Na naukowej mapie Polski pojawił się nowy bardzo ważny punkt. Oficjalnie uruchomione dzisiaj Centrum Badań Przedklinicznych Warszawskiego Uniwersytetu Medycznego można w skrócie opisać jako największą inwestycje w rozwój nauki i innowacji w naszym kraju. Całkowita wartość projektu przekroczyła 380 mln zł. Z tej kwoty aż 85 proc. pozyskano z Europejskiego Funduszu Rozwoju Regionalnego.
Czym dokładnie jest ta inwestycja?
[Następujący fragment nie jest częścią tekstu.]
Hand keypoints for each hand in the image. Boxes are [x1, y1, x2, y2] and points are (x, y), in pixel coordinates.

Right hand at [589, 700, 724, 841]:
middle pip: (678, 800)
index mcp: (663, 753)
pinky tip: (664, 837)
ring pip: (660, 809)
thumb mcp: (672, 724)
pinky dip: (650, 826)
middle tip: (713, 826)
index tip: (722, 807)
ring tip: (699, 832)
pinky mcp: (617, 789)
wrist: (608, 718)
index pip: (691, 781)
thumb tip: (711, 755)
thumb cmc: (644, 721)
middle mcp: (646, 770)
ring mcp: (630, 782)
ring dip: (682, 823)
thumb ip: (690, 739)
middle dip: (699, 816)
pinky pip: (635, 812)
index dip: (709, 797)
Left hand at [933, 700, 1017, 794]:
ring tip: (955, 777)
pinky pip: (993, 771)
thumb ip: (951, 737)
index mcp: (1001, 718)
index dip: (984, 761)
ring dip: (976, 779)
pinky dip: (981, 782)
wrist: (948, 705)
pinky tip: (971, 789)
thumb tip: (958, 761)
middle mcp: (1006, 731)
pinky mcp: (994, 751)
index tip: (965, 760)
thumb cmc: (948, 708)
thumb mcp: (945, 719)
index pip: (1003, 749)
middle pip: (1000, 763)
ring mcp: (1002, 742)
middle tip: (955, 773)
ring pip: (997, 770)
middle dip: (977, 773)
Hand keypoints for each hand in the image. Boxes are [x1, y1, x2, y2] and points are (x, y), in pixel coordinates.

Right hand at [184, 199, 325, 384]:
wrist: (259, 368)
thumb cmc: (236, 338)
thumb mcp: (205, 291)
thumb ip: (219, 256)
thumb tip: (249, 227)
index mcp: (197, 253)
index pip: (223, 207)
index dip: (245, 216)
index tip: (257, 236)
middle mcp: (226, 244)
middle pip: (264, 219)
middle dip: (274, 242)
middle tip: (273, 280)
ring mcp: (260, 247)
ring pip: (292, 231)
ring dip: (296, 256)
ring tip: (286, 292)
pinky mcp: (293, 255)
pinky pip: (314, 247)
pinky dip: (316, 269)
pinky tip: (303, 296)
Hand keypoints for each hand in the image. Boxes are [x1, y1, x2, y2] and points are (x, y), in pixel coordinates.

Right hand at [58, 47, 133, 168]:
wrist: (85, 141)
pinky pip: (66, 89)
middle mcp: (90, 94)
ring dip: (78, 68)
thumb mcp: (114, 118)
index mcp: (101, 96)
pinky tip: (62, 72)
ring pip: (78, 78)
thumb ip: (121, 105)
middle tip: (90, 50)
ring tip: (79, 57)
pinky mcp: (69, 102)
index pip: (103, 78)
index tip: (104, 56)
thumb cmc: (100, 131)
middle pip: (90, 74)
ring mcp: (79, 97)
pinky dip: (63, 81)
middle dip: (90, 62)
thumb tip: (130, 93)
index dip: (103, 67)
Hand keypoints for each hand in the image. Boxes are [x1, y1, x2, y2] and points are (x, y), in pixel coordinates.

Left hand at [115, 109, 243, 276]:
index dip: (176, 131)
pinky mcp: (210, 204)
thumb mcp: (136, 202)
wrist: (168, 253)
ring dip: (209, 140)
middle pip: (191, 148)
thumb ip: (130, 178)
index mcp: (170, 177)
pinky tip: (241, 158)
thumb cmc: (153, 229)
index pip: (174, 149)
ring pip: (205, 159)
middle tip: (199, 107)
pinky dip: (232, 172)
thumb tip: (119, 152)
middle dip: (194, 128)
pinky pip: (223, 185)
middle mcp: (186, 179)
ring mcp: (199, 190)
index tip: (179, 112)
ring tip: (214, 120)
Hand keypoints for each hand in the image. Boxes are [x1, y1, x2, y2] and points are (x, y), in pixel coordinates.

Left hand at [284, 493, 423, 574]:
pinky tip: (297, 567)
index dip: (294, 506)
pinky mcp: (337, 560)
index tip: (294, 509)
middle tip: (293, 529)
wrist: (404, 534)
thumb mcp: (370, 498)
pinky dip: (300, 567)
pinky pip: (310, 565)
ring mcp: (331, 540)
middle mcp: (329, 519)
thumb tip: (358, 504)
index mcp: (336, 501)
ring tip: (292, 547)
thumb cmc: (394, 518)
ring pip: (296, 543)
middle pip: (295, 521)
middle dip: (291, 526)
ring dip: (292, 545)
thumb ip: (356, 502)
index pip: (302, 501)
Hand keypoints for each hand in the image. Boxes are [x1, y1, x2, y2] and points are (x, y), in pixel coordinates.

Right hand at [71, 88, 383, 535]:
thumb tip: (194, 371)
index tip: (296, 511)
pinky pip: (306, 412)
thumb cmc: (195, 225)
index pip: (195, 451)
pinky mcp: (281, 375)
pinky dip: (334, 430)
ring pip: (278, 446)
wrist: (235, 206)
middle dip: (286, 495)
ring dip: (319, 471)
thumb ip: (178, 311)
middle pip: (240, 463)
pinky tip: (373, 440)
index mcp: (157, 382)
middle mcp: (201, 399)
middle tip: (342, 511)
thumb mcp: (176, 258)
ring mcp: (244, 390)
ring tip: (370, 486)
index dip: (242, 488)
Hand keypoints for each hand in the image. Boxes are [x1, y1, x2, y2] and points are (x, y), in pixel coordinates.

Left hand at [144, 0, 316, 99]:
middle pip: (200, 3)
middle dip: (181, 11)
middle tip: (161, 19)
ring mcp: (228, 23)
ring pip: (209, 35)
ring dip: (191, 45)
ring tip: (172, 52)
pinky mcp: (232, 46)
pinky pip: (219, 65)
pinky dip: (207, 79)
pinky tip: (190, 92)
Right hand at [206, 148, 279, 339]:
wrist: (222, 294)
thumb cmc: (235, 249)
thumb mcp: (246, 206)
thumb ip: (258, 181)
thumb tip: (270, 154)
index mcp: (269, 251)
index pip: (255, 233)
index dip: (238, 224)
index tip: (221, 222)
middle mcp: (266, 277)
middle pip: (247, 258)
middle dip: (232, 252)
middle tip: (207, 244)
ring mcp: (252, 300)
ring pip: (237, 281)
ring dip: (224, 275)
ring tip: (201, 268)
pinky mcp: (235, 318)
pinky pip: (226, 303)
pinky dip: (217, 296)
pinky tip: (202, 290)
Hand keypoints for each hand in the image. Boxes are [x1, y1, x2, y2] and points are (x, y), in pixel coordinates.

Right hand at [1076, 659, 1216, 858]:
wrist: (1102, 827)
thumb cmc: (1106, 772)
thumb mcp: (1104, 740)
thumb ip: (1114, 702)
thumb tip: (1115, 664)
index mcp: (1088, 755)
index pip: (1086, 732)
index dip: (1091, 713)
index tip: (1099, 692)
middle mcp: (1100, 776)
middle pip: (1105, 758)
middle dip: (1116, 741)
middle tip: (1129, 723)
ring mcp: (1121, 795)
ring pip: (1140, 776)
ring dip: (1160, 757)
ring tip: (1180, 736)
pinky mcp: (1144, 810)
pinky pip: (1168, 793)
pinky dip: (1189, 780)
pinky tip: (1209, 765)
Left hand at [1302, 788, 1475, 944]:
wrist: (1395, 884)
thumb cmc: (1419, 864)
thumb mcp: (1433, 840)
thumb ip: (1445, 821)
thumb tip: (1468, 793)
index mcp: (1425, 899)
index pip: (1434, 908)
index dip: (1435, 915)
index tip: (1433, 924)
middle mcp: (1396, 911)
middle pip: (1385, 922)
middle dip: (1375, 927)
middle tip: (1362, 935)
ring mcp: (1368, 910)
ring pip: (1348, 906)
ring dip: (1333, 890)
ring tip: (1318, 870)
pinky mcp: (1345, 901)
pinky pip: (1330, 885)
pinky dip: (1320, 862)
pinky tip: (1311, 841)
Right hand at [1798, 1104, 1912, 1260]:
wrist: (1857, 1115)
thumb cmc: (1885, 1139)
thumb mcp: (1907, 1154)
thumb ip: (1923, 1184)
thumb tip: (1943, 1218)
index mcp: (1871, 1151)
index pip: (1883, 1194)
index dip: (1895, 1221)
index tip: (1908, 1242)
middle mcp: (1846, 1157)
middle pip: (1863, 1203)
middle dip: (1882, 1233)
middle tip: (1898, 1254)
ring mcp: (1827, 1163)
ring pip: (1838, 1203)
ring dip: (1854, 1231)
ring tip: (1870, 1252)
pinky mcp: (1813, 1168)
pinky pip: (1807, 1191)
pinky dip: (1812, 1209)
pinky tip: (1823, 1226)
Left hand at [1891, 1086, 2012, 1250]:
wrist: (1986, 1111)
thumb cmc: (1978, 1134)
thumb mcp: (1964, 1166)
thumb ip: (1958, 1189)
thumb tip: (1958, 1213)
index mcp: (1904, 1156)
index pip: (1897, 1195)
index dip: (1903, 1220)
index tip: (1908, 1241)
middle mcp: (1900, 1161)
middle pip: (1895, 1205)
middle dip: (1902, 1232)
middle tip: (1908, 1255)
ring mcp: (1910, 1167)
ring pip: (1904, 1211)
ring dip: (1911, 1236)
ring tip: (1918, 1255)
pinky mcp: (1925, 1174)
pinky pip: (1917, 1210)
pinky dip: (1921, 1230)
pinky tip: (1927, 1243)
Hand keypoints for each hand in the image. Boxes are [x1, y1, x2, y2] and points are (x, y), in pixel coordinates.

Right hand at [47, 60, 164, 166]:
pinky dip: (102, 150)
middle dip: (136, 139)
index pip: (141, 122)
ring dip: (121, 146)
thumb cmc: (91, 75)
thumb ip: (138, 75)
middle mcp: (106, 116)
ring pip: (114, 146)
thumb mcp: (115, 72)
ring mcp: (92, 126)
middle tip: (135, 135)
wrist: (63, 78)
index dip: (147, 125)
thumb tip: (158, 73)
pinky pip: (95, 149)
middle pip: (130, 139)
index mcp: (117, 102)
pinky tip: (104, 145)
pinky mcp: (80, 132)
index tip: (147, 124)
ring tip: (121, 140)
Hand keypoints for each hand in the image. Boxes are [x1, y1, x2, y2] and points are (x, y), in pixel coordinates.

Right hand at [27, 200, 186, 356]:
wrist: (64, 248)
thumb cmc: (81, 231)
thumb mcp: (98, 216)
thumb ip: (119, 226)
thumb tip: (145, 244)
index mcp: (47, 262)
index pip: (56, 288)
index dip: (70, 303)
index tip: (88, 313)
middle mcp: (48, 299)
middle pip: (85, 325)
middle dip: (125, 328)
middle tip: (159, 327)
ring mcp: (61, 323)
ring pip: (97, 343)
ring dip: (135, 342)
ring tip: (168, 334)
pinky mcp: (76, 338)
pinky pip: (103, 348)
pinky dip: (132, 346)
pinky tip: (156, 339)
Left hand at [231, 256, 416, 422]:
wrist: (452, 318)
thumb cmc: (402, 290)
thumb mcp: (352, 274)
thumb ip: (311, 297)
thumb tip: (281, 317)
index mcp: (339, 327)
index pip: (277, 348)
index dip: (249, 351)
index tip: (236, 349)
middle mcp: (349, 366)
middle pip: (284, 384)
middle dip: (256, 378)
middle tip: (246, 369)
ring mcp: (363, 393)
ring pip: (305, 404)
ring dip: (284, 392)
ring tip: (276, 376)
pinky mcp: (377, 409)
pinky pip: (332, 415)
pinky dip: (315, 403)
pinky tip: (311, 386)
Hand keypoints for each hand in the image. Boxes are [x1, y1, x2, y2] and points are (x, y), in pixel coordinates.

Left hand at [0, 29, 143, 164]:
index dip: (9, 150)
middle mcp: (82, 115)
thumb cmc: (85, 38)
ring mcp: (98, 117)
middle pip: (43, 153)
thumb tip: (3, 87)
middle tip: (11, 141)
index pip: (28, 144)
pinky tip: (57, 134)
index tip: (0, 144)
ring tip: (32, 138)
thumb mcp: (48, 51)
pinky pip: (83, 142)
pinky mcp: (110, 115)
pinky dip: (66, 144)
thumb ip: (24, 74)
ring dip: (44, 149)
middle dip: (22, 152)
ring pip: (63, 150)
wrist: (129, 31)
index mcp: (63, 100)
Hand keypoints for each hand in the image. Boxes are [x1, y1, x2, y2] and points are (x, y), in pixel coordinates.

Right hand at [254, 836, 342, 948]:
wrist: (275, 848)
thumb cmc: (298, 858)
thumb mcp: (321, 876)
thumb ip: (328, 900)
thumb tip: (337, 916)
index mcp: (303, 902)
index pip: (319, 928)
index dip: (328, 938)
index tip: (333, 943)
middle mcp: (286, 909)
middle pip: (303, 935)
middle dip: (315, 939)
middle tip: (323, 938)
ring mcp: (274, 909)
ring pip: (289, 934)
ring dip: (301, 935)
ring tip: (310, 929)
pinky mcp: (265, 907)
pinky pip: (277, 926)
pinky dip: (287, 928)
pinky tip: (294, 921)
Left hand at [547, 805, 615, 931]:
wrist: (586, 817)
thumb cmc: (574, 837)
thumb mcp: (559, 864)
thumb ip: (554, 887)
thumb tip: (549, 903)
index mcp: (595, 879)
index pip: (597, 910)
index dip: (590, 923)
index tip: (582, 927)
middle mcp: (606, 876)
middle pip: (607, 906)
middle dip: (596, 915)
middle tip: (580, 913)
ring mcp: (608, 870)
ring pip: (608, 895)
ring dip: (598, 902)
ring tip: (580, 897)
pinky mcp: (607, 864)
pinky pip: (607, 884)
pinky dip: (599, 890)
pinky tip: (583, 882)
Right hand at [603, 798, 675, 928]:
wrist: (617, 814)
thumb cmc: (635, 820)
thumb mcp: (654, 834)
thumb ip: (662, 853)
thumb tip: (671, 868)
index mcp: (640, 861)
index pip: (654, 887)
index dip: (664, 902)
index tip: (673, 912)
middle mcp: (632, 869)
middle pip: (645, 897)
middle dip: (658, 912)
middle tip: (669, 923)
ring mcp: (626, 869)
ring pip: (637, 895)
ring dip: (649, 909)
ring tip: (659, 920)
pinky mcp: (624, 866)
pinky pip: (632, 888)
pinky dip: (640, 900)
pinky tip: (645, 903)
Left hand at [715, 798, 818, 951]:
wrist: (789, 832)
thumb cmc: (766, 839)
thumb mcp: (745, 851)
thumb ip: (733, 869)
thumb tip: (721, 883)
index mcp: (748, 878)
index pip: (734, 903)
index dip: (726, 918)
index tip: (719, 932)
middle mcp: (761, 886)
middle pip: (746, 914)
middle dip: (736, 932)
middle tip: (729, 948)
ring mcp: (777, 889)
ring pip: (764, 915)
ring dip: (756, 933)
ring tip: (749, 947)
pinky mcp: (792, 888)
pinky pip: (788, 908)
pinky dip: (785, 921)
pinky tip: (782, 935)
W jej ramach powstał ośrodek badań w skład którego wchodzi 10 laboratoriów naukowych, stanowiących konsorcjum największych uczelni w Warszawie oraz Instytutów PAN. Szacuje się, że pracę znajdzie tutaj około 1000 polskich i zagranicznych naukowców. Ważnym i wyróżniającym czynnikiem jest powstanie synergii naukowej, czyli połączenie potencjału naukowców z możliwościami sieci laboratoriów wyposażonych w specjalistyczną aparaturę najwyższej klasy. To umożliwi naukowcom pracę w bardziej szerokim spektrum i w efekcie na poszukiwanie rozwiązań problemów „od poziomu molekularnego do łóżka chorego". Dzięki nowoczesnemu wyposażeniu laboratoriów badawczych możliwe będzie prowadzenie badań dotyczących nowych metod diagnostycznych i terapeutycznych w odniesieniu do chorób układu krążenia, układu nerwowego oraz chorób nowotworowych i związanych z procesem starzenia. Prace badawcze prowadzone będą na trzech poziomach: badań podstawowych, nowych metod diagnostyki i nowych podejść terapeutycznych. Skupienie w ramach jednego projektu różnych instytucji naukowych pozwoli na prowadzenie badań zarówno na poziomie nanocząsteczek, komórek, narządów, jak i całego organizmu. Umożliwi to najnowocześniejsza aparatura badawcza (np. mikroskopy konfokalne, sekwenatory DNA nowej generacji), pozwalająca np. na prowadzenie badań nad molekularnymi podstawami schorzeń onkologii, choroby Alzheimera, czy nieinwazyjnym kontrapulsacyjnym wspomaganiem układu krążenia.
Inwestycja nigdy nie doczekałaby swojego finału, gdyby nie połączenie sił nauki i biznesu. Centrum powstało przy założeniu, że ukróci czas pomiędzy badaniami, a faktycznym wprowadzeniem efektów tych prac na rynek. Istniejące procedury sprawiają, że pomiędzy pomysłem a ostatecznym pojawieniem się nowej metody leczenia w każdym szpitalu potrafią upłynąć lata. Skrócenie tego czasu, co m.in. ma umożliwić wykonana inwestycja, wymiernie wpłynie na rozwój polskiego rynku medycznego i farmaceutycznego. Polscy przedsiębiorcy będą mogli korzystać z rodzimych innowacyjnych pomysłów i technologii w obrębie nauk biomedycznych. Wyniki badań mają trafić do gospodarki poprzez transfer technologii. To pomost pomiędzy nauką, a biznesem i szansa na komercjalizację wiedzy i osiągnięć naukowych.